# DATA EXCERPT
++++

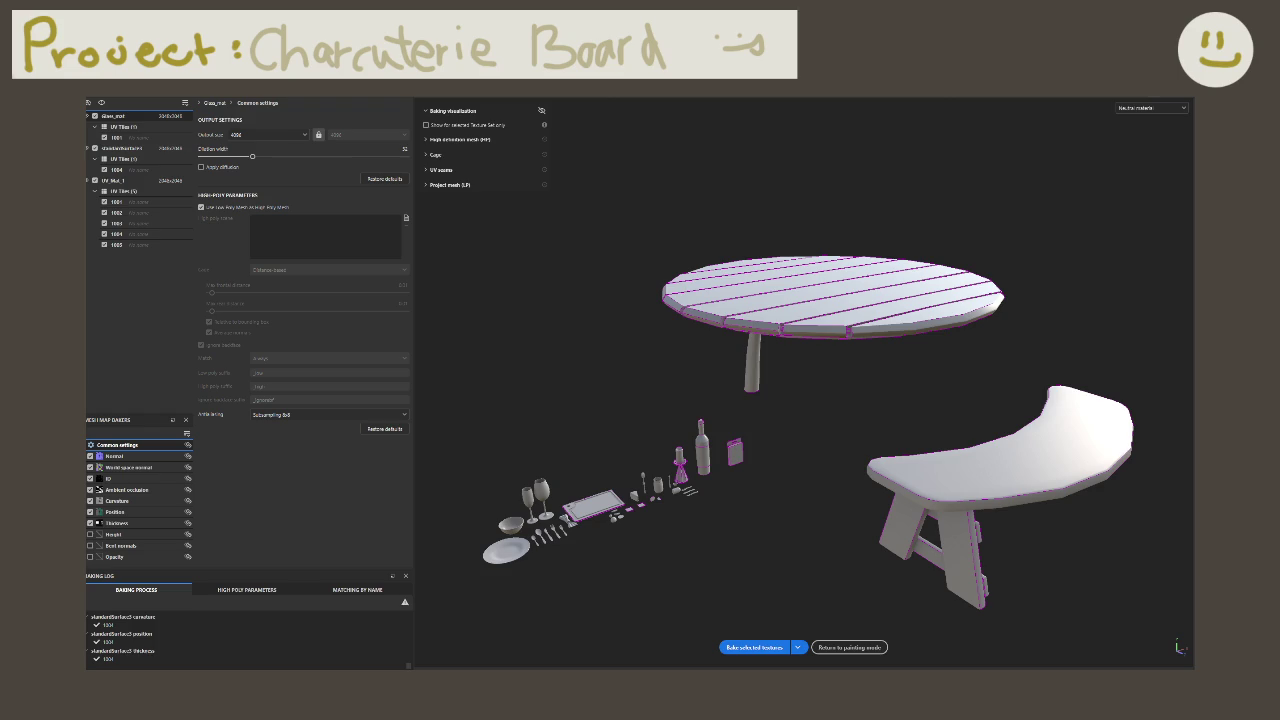
Save the charcuterie board project with its baked mesh maps
key(ctrl+s)
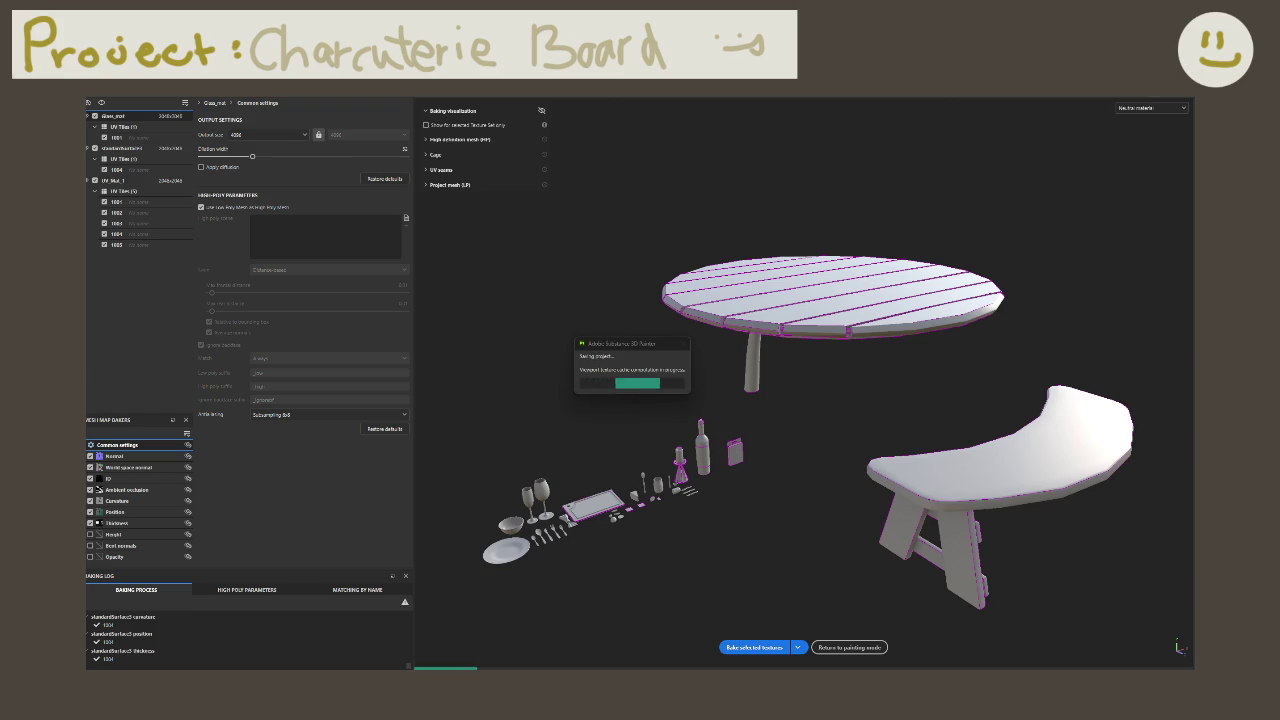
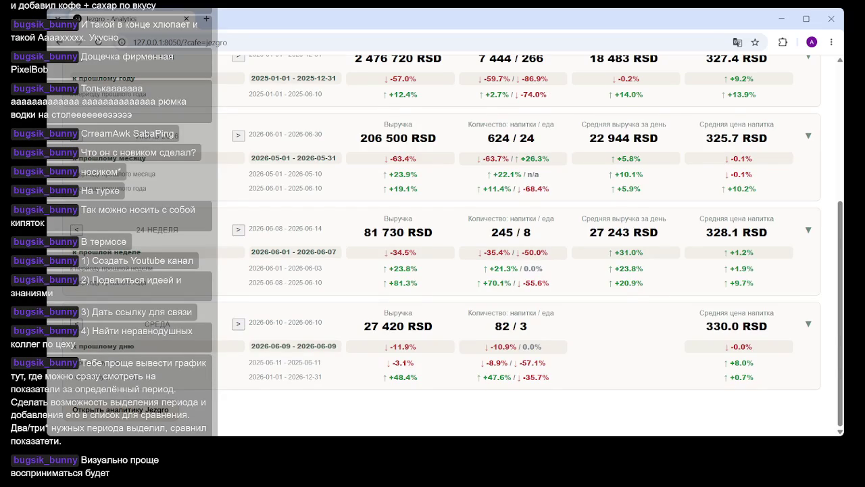
- Review the day card's year comparison percentages and scroll through the café's period cards
{"action": "left_click_drag", "start_coordinate": [757, 377], "coordinate": [370, 385]}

++++

Copy out the whole listing exactly. Skip its pictures.

# SOLUTION TO THE EXERCISE
Save the charcuterie board project with its baked mesh maps
key(ctrl+s)
- Review the day card's year comparison percentages and scroll through the café's period cards
{"action": "left_click_drag", "start_coordinate": [757, 377], "coordinate": [370, 385]}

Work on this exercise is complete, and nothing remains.